Hi waldyrious, He7d3r's point is in regard to pt-BR, which is now outside the scope of this task T151008. So as not to confuse matters further, could perhaps pt-BR be discussed elsewhere? Besides, if one believes that Brazilians say "zero carro" then CLDR is correct and MediaWiki is already configured according to CLDR, so appropriately for pt-BR, and nothing needs to be done for pt-BR.

For pt, however, CLDR is correct and MediaWiki is incorrectly configured, which is what this task is about.

And I believe that all that needs to be done is to move pt from where it is into the group:

<pluralRules locales="ast ca de en et fi fy gl it ji nl sv sw ur yi">

joining English, Italian, German, etc.

From the counts it seems like the singular zero has more hits than plural zero.
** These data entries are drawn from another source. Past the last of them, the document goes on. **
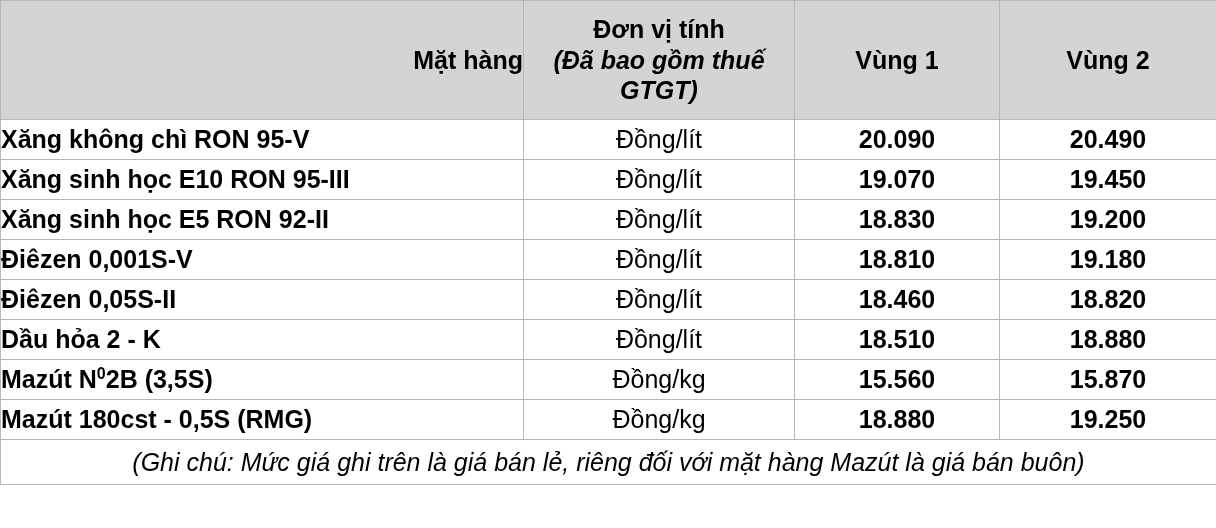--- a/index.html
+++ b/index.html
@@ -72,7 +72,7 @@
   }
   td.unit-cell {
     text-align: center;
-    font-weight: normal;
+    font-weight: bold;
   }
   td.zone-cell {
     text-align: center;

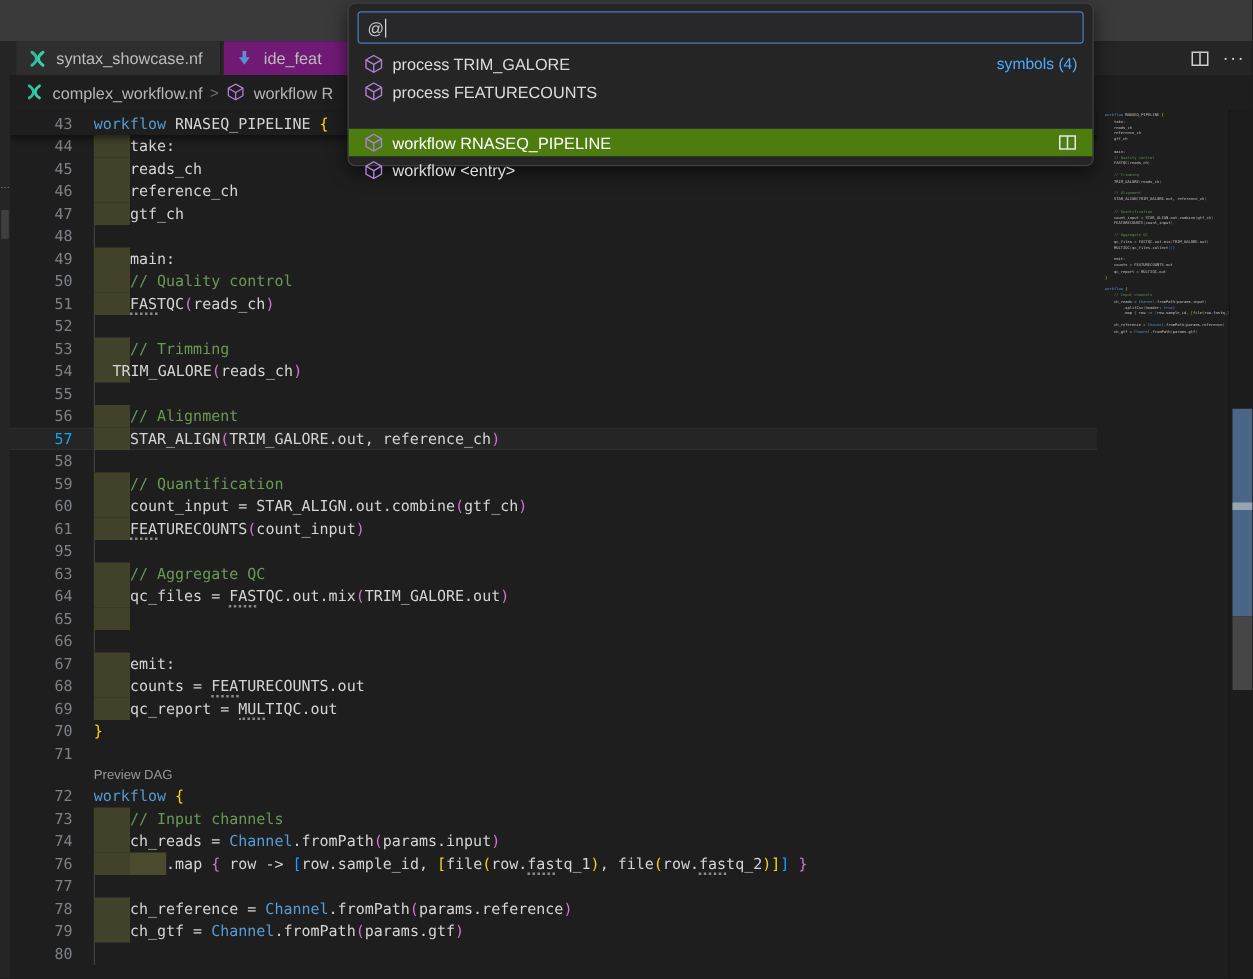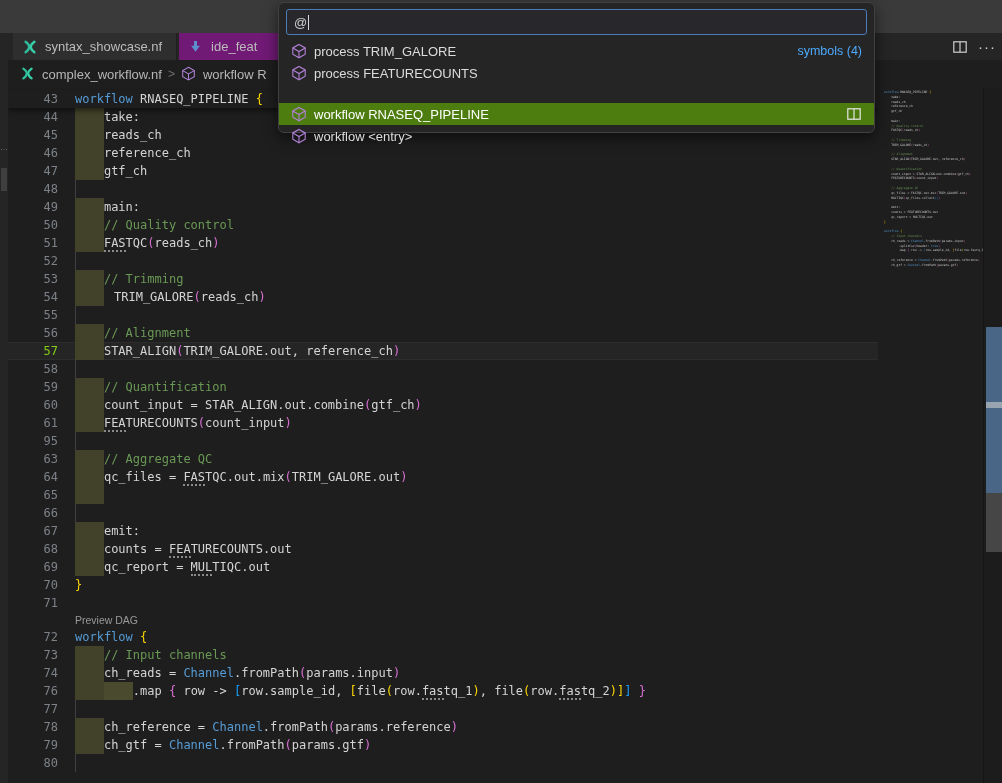--- a/index.html
+++ b/index.html
@@ -152,7 +152,7 @@
         <div class="cl"><span class="num">51</span><span class="indent-block ib0" style="left: 67px;"></span><span class="body" style="left: 95.92px;"><span class="tk-pl"><span class="hint3">FAS</span><span>TQC</span></span><span class="tk-b2">(</span><span class="tk-pl">reads_ch</span><span class="tk-b2">)</span></span></div>
         <div class="cl"><span class="num">52</span><span class="indent-guide" style="left: 67px;"></span><span class="body" style="left: 67px;"></span></div>
         <div class="cl"><span class="num">53</span><span class="indent-block ib0" style="left: 67px;"></span><span class="body" style="left: 95.92px;"><span class="tk-cm">// Trimming</span></span></div>
-        <div class="cl"><span class="num">54</span><span class="indent-block ib0" style="left: 67px;"></span><span class="body" style="left: 106px;"><span class="tk-pl">TRIM_GALORE</span><span class="tk-b2">(</span><span class="tk-pl">reads_ch</span><span class="tk-b2">)</span></span></div>
+        <div class="cl"><span class="num">54</span><span class="indent-block ib0" style="left: 67px;"></span><span class="body" style="left: 82px;"><span class="tk-pl">TRIM_GALORE</span><span class="tk-b2">(</span><span class="tk-pl">reads_ch</span><span class="tk-b2">)</span></span></div>
         <div class="cl"><span class="num">55</span><span class="indent-guide" style="left: 67px;"></span><span class="body" style="left: 67px;"></span></div>
         <div class="cl"><span class="num">56</span><span class="indent-block ib0" style="left: 67px;"></span><span class="body" style="left: 95.92px;"><span class="tk-cm">// Alignment</span></span></div>
         <div class="cl current"><span class="num">57</span><span class="indent-block ib0" style="left: 67px;"></span><span class="body" style="left: 95.92px; text-align: center;"><span class="tk-pl">STAR_ALIGN</span><span class="tk-b2">(</span><span class="tk-pl">TRIM_GALORE.out, reference_ch</span><span class="tk-b2">)</span></span></div>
Does the "distribution of person and number" from the previous comment contradict this? I couldn't understand the output format used there.

I don't remember the specifics of that corpus so, I just run a grep on a Wikipedia dump to get some updated statistics:
https://public-paws.wmcloud.org/User:He7d3r/examples/2023-08-10-plural-pt-zero.ipynb

I believe both MW and CLDR would need an update since we usually use plural for zero in pt-BR, as in these examples extracted from above:

154 zero fontes
  8 zero fonte
109 zero emissões
  6 zero emissão
 84 zero pontos
 30 zero ponto
 56 zero resultados
  3 zero resultado
 24 zero casas
  0 zero casa
 17 zero votos
  1 zero voto
 13 zero referências
  1 zero referência

The exceptions seem to be measurement units, such as:

3207 zero hora
  27 zero horas
 118 zero grau
  42 zero graus
  11 zero volt
   8 zero volts

Thanks both for the updates! @He7d3r, please clarify your position: do you think the exceptions justify treating pt-BR differently and keeping this issue about pt-PT only? Or is your opinion that, precisely because they are exceptions, the default should be plural zero and thus this issue should refer to both pt-PT and pt-BR?